In Boston, indy media takes simple steps and tests relationships
In Boston, many of us see indy media as a counter-institution, challenging the corporate press and forcing them to cover things that they normally wouldn’t. IMCs are beginning to force a perspective that is not necessarily corporate filtered. For example, reading the Boston Globe recently, I saw an entire article about puppets used by activists in Peru to challenge the government. I was shocked, but this is what we’re beginning to see.
We’ve also heard that the IMF and World Bank are starting to talk about issues because of the activists out in the streets. What came out of the corporate press after the A16 protests in Washington, DC, was something to the effect that activists were definitely having an impact on their response to the AIDS problem in Africa.
A strong example of how indy media is doing appeared in the Industry Standard, a mainstream magazine, during the Republican National Convention. The reporter said that while 15,000 corporate press people were sitting around, not doing anything, the best journalism was coming from the Independent Media Center. We’re obviously doing something right.

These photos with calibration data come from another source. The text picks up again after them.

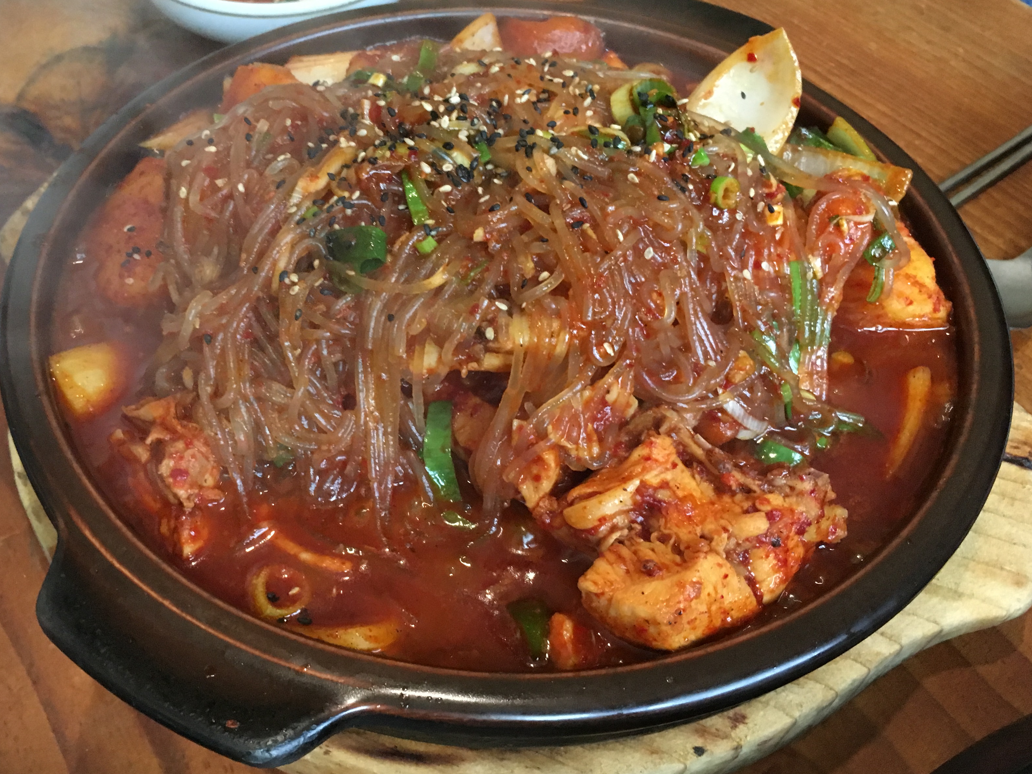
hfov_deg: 49.8
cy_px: 363
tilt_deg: -49.4
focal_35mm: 37
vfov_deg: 38.7
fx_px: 1103
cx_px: 405
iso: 200
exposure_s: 1/15
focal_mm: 4.15
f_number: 2.2
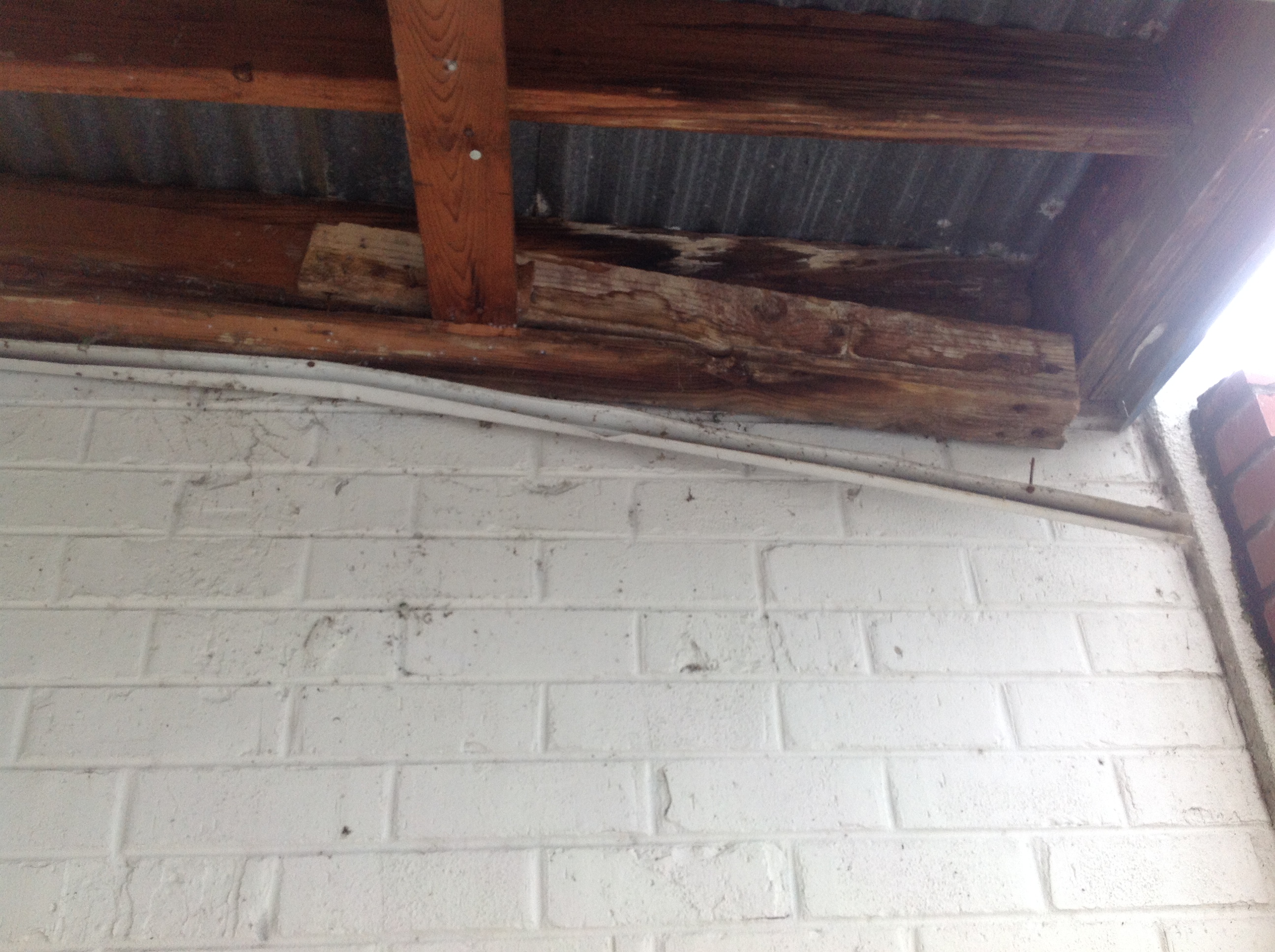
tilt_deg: +32.3
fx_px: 1287
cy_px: 476
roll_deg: +1.7
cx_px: 638
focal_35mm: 35
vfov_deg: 40.6
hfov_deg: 52.7
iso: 80
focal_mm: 4.28
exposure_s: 1/120
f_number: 2.4
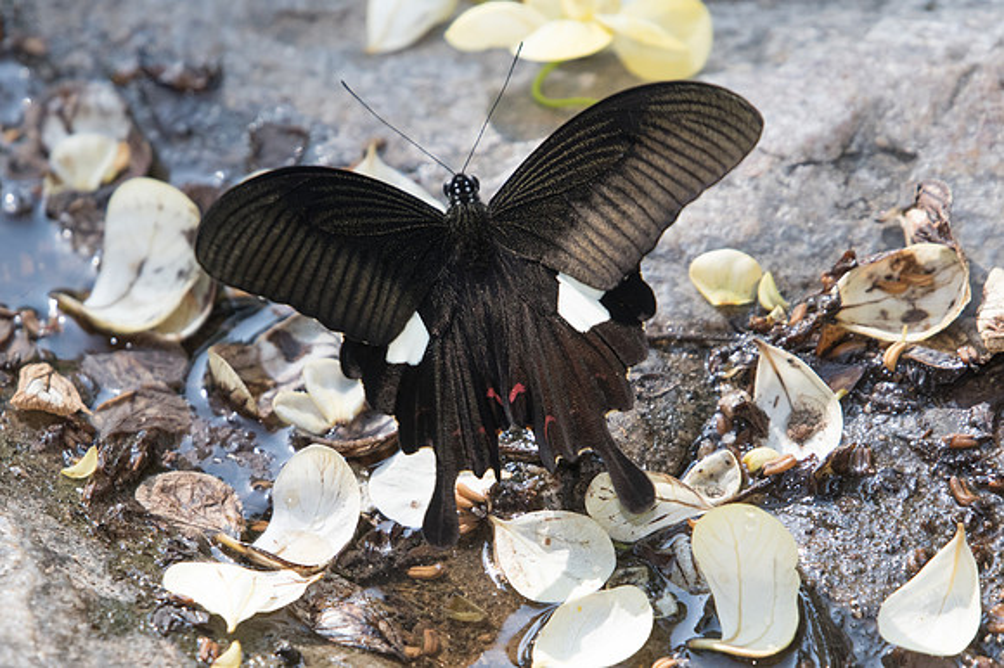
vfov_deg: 2.3
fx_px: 16723
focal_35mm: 600
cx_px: 502
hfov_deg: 3.4
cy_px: 334
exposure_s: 1/500
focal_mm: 400
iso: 1000
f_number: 6.3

One of the things we considered in Boston, because so much independent media is already there, was not to say they should follow our lead. Instead, we’ve said that we’re here as a resource. What will help us work together? Radio people in Boston are already networked, and produced amazing programs during the October 2000 events. Many municipalities around Boston have local cable access stations, but they don’t necessarily share the coverage they produce. So, how can we work with them? We’re building those relationships with stations and some newspapers.

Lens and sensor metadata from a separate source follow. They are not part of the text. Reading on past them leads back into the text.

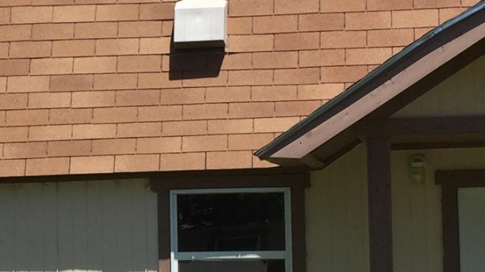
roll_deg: +1.7
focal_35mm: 123
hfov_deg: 17.3
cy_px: 173
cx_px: 114
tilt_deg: +2.4
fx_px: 1581
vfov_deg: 9.8
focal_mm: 4.15
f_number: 2.2
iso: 32
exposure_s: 1/1522
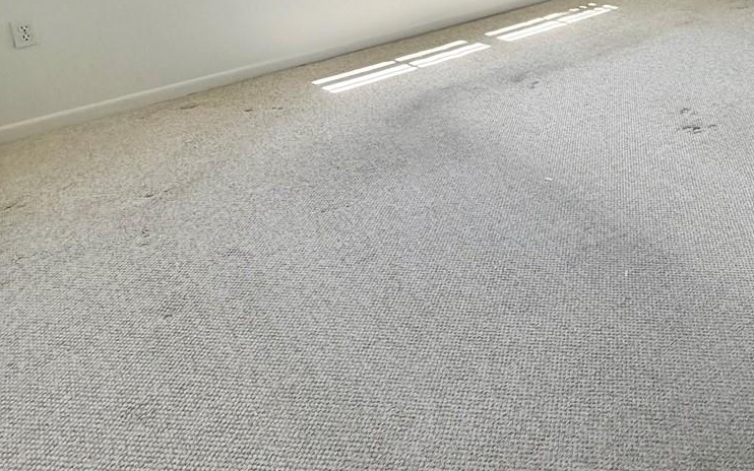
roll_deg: +2.6
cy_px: -85
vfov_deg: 32.9
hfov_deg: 51.0
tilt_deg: -8.1
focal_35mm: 32
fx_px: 658
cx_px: 711
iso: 50
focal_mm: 2.22
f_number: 2.2
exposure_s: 1/229
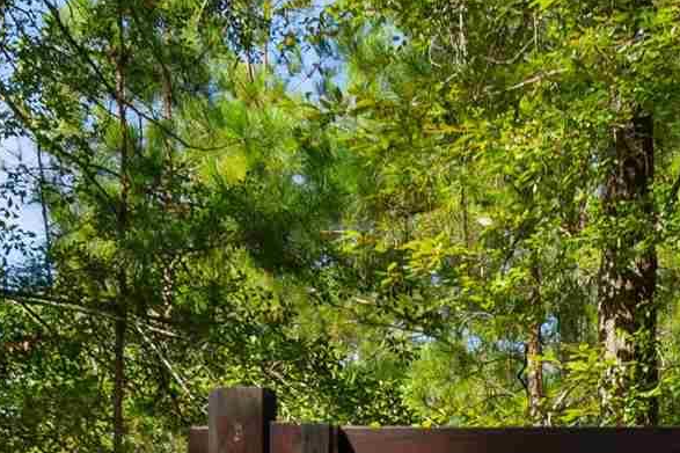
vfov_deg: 8.4
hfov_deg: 13.0
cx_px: 579
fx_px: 2965
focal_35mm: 157
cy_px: 861
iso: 100
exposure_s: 1/125
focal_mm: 20
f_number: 5.6
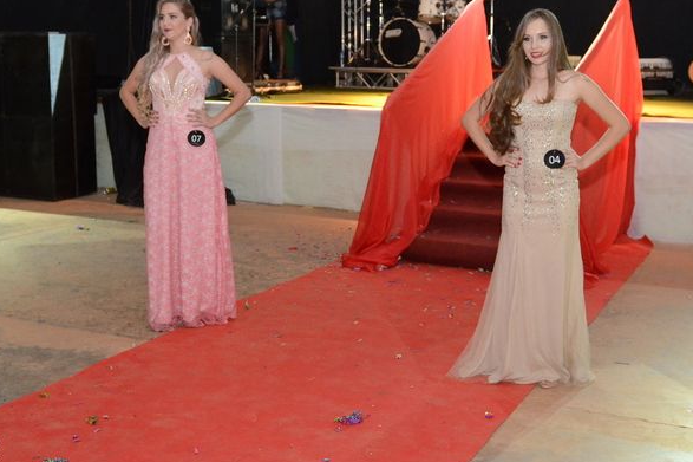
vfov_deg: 27.4
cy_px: 178
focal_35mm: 49
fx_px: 943
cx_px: 372
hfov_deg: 40.3
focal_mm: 24
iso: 3200
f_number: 3.5
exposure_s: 1/200
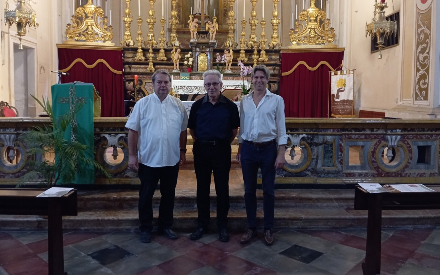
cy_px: 119
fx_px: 360
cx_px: 221
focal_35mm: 30
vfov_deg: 41.8
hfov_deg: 62.9
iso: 862
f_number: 1.8
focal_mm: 4.22
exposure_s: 1/33.3
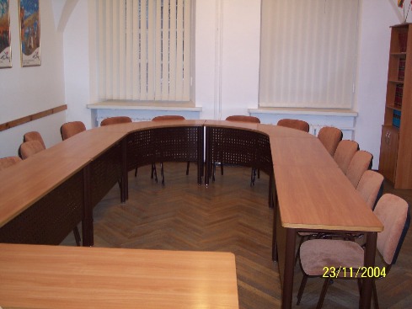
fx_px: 452
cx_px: 206
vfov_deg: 37.7
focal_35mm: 38
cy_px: 154
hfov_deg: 49.0
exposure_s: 1/30
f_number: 2.8
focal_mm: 8
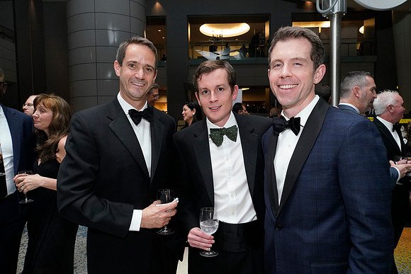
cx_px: 206
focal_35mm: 24
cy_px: 137
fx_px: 274
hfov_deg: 73.7
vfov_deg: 53.2
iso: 5000
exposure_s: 1/125
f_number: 8
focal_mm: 24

Another goal was to help activists talk to the press, and with resources. We had a mainstream section in our IMC. They could send out blast faxes, accept and make press phone calls. We didn’t hold press conferences for them, but they had full use of our facilities.
Perhaps the IMC should develop a section that serves as a liaison between the activist community and the press. Many groups are very small and don’t have time to make contact with press, which can be extremely important to getting your message out. How do we provide that resource? Is that a role we should fill, or should we just train them to deal with press?
We’ve also talked about creating a network of journalists to cover local issues and events. Boston is one event or lecture after another. We’ve thought about establishing a dispatch center in Boston. Various outlets could use footage, but there’s currently no way to get journalists to all the events and coordinate that.
Doing some simple things would help, like creating a press list of local outlets in the area. Or helping people write press releases and talking points. The latter is key when people are in the streets or holding press conferences. Or teaching them how to talk to the media, and why sound bites are important. A news sheet is also a possibility. We tried this at the Nader rally and it seemed to get a response.
Linda Setchell works with Cleanwater Action in Boston and has been part of IMC efforts there since Biodevastation 2000. A biotechnology organizer, she helped set up an IMC for the October 2000 presidential debate in Boston.